From the sixth decimal place of any number in Excel does not present the
accuracy of the system in Cobol.

Would I like to do this in Excel? (have the same accuracy from the sixth home)

If necessary I send the file in Excel showing differences in the accuracy of
calculating the System in Cobol x Microsoft Excel 2003.

Other e-mail: (e-mail address removed)
 
J

joeu2004

I do not know which implementation of COBOL you refer to, and it has
many years (decades!) since I looked at the COBOL language. (I was
never really a COBOL programmer, but I married one :->.)

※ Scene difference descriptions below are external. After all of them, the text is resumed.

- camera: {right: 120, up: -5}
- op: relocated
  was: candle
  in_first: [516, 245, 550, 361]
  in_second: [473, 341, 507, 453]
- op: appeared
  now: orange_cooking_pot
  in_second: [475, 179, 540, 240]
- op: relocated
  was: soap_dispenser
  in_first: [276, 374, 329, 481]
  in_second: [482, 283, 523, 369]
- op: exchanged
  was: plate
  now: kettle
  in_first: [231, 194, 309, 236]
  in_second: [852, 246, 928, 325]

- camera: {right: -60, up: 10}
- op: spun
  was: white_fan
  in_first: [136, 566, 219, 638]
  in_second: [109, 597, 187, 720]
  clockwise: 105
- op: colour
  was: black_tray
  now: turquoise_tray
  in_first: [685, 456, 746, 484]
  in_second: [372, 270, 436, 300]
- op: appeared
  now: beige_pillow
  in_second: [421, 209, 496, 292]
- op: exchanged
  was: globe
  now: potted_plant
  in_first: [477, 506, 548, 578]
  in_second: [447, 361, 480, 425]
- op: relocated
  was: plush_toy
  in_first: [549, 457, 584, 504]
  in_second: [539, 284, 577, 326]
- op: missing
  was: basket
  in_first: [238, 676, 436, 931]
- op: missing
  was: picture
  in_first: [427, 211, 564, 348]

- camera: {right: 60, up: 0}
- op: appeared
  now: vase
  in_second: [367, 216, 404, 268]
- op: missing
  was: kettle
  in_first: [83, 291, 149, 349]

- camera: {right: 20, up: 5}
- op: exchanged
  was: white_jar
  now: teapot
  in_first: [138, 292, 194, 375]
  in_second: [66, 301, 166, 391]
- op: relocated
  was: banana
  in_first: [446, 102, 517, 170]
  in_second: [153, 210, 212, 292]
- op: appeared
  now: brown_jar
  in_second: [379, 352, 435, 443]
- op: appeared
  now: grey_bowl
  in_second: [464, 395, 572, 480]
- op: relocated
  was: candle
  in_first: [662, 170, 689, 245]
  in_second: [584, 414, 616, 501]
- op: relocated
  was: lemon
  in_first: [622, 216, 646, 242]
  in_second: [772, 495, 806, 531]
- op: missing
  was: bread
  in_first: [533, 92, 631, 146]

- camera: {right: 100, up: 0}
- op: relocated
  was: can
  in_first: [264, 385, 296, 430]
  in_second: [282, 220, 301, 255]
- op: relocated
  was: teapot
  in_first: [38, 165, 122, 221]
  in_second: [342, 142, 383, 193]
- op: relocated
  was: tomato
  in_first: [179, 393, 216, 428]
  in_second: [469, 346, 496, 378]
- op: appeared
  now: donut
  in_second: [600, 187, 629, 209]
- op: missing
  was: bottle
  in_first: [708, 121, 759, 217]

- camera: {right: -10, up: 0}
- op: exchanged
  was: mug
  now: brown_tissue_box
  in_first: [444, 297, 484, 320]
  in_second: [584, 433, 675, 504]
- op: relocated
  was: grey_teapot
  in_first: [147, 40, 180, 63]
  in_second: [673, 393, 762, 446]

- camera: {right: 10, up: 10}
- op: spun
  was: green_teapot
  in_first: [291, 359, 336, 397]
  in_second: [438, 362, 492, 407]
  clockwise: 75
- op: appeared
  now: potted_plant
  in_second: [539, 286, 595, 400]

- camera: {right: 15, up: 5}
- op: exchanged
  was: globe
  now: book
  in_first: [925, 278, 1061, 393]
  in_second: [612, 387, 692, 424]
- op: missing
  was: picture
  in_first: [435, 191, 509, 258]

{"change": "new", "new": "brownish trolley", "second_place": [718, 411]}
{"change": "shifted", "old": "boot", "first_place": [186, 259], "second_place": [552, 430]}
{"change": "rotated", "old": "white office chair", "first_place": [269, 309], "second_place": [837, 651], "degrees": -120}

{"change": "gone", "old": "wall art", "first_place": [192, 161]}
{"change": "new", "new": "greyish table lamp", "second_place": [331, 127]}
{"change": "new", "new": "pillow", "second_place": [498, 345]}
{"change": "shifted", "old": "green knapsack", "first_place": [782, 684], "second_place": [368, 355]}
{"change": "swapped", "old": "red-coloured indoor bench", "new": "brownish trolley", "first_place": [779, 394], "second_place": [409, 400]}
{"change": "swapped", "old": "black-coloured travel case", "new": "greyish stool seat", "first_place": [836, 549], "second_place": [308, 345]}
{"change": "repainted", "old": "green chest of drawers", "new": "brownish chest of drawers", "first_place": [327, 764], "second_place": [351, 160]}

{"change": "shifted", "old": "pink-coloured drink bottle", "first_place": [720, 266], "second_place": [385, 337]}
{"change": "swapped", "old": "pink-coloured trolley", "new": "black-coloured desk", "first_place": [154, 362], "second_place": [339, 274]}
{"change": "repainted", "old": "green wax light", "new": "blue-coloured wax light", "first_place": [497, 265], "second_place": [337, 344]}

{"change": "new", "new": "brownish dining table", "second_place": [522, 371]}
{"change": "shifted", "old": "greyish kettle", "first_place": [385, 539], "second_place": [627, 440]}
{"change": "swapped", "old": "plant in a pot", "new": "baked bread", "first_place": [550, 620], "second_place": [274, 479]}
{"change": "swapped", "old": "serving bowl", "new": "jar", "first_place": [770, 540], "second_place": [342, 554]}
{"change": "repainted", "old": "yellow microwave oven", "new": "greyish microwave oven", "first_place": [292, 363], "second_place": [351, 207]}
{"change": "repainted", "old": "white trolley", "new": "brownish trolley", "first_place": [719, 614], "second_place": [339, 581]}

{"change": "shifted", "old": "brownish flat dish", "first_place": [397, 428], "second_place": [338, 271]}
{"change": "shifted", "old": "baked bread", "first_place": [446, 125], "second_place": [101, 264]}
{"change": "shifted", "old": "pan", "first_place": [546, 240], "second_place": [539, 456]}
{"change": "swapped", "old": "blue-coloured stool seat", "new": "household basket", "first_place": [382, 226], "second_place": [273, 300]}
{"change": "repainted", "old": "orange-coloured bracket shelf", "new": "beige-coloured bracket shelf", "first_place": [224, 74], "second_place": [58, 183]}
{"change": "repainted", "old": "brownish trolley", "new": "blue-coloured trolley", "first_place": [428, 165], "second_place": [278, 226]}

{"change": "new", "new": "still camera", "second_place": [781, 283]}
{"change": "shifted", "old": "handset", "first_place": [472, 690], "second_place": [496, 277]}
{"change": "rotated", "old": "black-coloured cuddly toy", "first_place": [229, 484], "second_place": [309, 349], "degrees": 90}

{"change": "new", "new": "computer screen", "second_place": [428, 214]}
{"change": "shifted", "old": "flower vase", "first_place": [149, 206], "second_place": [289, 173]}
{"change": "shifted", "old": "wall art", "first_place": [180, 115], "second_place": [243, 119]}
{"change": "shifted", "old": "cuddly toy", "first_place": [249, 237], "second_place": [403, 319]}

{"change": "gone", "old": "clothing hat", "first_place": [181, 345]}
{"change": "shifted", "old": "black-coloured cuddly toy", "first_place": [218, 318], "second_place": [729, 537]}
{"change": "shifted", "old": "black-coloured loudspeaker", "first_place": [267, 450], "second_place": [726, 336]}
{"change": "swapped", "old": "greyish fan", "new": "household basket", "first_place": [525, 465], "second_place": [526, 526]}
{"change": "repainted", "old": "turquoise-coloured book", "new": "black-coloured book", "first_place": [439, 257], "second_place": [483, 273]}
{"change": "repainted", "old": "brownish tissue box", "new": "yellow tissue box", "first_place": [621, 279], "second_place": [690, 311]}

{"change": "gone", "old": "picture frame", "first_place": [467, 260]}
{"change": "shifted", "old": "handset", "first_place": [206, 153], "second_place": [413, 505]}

As I recall, COBOL has a data type that maintains fractional digits in
decimal. So there might be differences between the COBOL
representation and the Excel representation. (Excel maintains numeric
values using the standard IEEE floating-point internal
representation.)

If that is the root cause of the differences that you see, I am not
sure there is any way to guarantee getting the same results in COBOL
and Excel. There are decimal arithmetic add-ons for Excel; do a
Google search. I am not familiar with any of them; I cannot say
whether or not they will match the COBOL results of arithmetic
operations.


------ original posting -----
 
J

joeu2004

PS....

From the sixth decimal place of any number in Excel does not present
the accuracy of the system in Cobol.
Would I like to do this in Excel? (have the same accuracy from the sixth
home)

This might help.....

For every calculation, use the ROUND() function to set the result to
the desired precision. You might want to do that around intermediate
results (subexpressions) as well as final results. This ensures that
the internal binary representation is exactly the same as if you had
entered the result as a constant.

That still might have the same effect as COBOL decimal arithmetic.
But it should reduce the effects of "propagation error". Consider
this example: enter =100*ROUND(2.00666666666667,2)-200 and compare
with 1. They are not identical in Excel 2003. Now compare 1 with
round(100*ROUND(2.00666666666667,2),0)-200.

You might consider setting the option Tools > Options > Calculation >
Precision As Displayed. But first, I believe that affects only the
final result, not intermediated calculations (subexpressions). And
second, it might not have the desired effect when using values with
different precisions.

If you experiment with this option, it would be wise to make a copy of
the workbook first because some changes cannot be undone by simply
unsetting the option and recalculating.
 
C

Claudio

The procedure informed does not work. I wish that I send the Schedules so you
can make the tests?
If so, tell me your e-mail. Thank you.